Let's test it and see if it works:

In [6]:
termsheet_to_dict('urn:newsml:reuters.com:20170323:nIFR9z7ZFL:1')['NOTES']

'EUR400m (from 300m+) 3yr LPN. RegS. Follows rshow. Exp nr/B+/BB.\r\nAlfa/ING/UBS(B&D). IPTs 2.75% area, guidance 2.625%/2.75% WPIR, set at 2.625% on\r\nbks closed >750m.'

Let's extract all data for all headlines:

In [7]:
from time import sleep

result = []

index = pd.DataFrame(headlines, columns=['storyId']).values.tolist()

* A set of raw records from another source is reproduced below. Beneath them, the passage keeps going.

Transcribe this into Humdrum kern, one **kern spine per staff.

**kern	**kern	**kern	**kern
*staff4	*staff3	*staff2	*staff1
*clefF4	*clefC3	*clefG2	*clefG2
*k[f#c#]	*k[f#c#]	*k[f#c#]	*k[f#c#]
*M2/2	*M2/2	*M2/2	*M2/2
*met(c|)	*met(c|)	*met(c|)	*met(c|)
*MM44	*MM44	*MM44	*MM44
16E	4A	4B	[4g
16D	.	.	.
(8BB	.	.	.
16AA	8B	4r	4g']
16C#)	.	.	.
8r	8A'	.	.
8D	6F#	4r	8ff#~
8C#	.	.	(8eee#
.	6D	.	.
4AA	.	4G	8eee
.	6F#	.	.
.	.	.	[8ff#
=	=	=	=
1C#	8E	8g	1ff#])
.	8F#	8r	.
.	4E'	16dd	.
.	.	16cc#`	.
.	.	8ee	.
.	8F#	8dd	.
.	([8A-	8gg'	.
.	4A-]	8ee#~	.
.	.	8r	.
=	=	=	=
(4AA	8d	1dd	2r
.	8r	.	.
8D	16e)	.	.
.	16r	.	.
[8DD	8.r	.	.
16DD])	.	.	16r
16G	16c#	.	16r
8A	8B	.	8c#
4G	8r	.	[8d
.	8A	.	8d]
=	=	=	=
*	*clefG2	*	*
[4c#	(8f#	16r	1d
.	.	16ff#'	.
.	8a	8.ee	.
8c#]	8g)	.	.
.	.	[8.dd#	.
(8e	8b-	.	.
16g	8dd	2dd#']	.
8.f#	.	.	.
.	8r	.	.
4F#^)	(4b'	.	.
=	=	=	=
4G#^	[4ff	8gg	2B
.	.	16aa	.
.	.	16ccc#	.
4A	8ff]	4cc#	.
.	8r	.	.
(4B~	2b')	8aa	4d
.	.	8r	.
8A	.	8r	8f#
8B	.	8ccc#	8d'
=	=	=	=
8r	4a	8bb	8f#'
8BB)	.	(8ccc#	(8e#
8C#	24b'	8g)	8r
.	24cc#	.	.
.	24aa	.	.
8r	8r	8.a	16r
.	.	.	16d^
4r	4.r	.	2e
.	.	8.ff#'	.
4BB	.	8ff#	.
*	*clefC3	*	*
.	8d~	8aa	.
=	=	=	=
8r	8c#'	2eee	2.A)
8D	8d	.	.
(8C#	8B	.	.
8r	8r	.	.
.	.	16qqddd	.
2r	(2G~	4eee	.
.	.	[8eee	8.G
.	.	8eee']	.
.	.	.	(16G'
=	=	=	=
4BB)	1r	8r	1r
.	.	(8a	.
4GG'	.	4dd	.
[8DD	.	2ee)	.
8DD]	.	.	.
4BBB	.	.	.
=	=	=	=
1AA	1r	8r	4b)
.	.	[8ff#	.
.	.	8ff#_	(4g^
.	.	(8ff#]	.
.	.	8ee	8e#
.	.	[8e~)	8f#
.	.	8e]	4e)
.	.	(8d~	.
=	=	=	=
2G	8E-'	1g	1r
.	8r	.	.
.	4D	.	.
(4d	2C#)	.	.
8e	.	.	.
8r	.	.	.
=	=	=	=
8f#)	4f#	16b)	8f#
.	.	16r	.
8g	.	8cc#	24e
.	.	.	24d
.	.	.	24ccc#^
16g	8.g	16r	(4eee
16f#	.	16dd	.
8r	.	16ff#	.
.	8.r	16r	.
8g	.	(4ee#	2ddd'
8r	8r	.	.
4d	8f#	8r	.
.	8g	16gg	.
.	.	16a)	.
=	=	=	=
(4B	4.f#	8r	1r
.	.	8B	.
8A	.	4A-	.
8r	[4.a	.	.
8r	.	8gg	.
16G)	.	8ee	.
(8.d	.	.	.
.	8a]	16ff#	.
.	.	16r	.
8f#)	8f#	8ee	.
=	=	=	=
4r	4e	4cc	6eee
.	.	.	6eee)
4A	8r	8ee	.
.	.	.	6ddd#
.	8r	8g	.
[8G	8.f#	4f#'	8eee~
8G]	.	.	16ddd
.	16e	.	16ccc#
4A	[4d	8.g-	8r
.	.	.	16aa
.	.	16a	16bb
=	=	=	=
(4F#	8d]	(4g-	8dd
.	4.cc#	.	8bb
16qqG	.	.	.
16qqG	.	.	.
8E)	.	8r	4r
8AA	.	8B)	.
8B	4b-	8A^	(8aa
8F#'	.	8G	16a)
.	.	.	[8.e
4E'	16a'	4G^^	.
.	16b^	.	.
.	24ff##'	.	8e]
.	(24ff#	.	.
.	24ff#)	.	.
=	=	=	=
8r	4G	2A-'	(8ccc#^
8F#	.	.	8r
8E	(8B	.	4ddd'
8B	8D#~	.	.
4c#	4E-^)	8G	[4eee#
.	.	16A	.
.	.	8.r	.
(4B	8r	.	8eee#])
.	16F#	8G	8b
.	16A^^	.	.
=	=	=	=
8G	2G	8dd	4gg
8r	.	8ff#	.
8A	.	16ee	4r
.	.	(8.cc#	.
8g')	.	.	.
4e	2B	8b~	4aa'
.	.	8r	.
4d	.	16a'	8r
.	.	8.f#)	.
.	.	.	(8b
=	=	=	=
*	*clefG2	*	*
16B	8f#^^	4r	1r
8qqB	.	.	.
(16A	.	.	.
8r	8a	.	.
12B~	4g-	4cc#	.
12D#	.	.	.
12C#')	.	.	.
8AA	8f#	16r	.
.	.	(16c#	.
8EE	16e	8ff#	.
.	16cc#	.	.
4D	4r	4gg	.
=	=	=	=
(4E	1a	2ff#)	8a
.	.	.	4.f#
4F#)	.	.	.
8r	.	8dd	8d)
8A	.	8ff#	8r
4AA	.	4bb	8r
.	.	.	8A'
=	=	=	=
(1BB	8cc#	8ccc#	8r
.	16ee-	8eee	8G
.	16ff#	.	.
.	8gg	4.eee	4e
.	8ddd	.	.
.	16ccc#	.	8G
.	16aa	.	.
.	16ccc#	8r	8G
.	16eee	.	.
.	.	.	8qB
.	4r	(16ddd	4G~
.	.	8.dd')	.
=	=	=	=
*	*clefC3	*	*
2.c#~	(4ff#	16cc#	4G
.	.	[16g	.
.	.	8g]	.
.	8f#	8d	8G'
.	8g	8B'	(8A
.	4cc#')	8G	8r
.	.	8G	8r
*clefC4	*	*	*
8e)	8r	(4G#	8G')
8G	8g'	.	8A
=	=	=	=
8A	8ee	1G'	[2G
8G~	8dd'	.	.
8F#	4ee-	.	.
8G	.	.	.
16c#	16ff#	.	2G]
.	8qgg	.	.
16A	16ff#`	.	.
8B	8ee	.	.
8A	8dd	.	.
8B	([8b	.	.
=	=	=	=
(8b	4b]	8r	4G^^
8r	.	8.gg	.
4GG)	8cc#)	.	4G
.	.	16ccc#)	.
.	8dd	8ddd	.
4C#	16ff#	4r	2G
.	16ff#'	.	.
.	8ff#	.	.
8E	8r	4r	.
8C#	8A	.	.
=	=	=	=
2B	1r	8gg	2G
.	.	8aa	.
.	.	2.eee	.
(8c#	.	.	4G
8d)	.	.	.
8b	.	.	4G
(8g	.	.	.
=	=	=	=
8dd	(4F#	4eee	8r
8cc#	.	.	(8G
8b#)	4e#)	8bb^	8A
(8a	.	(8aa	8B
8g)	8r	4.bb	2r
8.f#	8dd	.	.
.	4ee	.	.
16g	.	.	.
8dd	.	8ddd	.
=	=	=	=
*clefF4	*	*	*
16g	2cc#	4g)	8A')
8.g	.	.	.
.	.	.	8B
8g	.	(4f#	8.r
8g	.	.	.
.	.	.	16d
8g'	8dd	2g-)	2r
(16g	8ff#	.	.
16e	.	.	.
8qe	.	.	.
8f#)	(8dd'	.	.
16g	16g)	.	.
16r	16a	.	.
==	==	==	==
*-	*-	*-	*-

for i, storyId in enumerate(index):
    x = termsheet_to_dict(storyId[0])
    if x:
        result.append(x)
   sleep(0.5)

df = pd.DataFrame(result)
df.head()

Unnamed: 0,1st Pay,Asset Type,Bookrunners,Business,CUSIP/ISIN,Call,Country,Coupon,DBRS,Denoms,...,Sector,Settledate,Size,Spread,Stabilis,Status,Tenor/Mty,Total,UOP,Yield
0,,High Yield,Stifel,,XS1597294781 /,01-May-19,LATVIA,10.750 Fixed,,200k/1k,...,Financials-Diversified,28-Apr-17,USD 325M,T+894,,PRICED,5yr 01-May-22,,,10.75
1,,Islamic,,,,,SAUDI ARABIA,3.628 Fixed,,200k/1k,...,,20-Apr-17,USD 4.5BN,MS+140,,PRICED,10yr 20-Apr-27,,,3.628\r\nSukuk
2,,Islamic,,,,,SAUDI ARABIA,2.894 Fixed,,200k/1k,...,,20-Apr-17,USD 4.5BN,MS+100,,PRICED,5yr 20-Apr-22,,,2.894\r\nSukuk
3,,High Yield,GS/UBS/VTB,,XS1598697412 Trade House PEREKRIOS...,,RUSSIA,9.250 Fixed,,10m/100k,...,Cons Staples-Retailing Limited Liability...,18-Apr-17,RUB 20BN,,,PRICED,3yr 18-Apr-20,,,9.25
4,,Investment Grade,Barc/Citi/Erste/ING/SG,,XS1313004928 /,,ROMANIA,3.875,,1k+1k,...,,19-Apr-17,EUR 750M,,,PRICED,18.5yr 29-Oct-35,2BN,,3.55\r\nSr Unsec Notes


Now, when we have the dataframe in place, we can perform simple stats on our data. For instance, how many of those issues reported were Investment Grade versus High Yield.

In [8]:
df['Asset Type'].value_counts()

Investment Grade    47
High Yield          24
Islamic             10
Covered              2
Name: Asset Type, dtype: int64

What about a specific country?

In [9]:
df[df['Country']=='RUSSIA']['Asset Type'].value_counts()

Investment Grade    6
High Yield          6
Name: Asset Type, dtype: int64

You can experiment further by changing the original headline search query, for example, by including the RIC into your request.